[start Record list]

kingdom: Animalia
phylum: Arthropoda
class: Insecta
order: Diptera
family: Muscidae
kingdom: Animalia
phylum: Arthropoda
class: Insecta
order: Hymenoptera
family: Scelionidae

[end Record list]
[start Record list]

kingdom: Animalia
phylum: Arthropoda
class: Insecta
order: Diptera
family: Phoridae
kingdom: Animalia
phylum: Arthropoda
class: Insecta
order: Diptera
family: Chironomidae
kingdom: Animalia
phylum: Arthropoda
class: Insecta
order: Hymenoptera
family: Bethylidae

[end Record list]

> [What you will do]:
Retype the listing above word for word, from the line containing "family: Phoridae" down through the line containing "family: Bethylidae", including both of those lines.

> [Solution for this task]:
family: Phoridae
kingdom: Animalia
phylum: Arthropoda
class: Insecta
order: Diptera
family: Chironomidae
kingdom: Animalia
phylum: Arthropoda
class: Insecta
order: Hymenoptera
family: Bethylidae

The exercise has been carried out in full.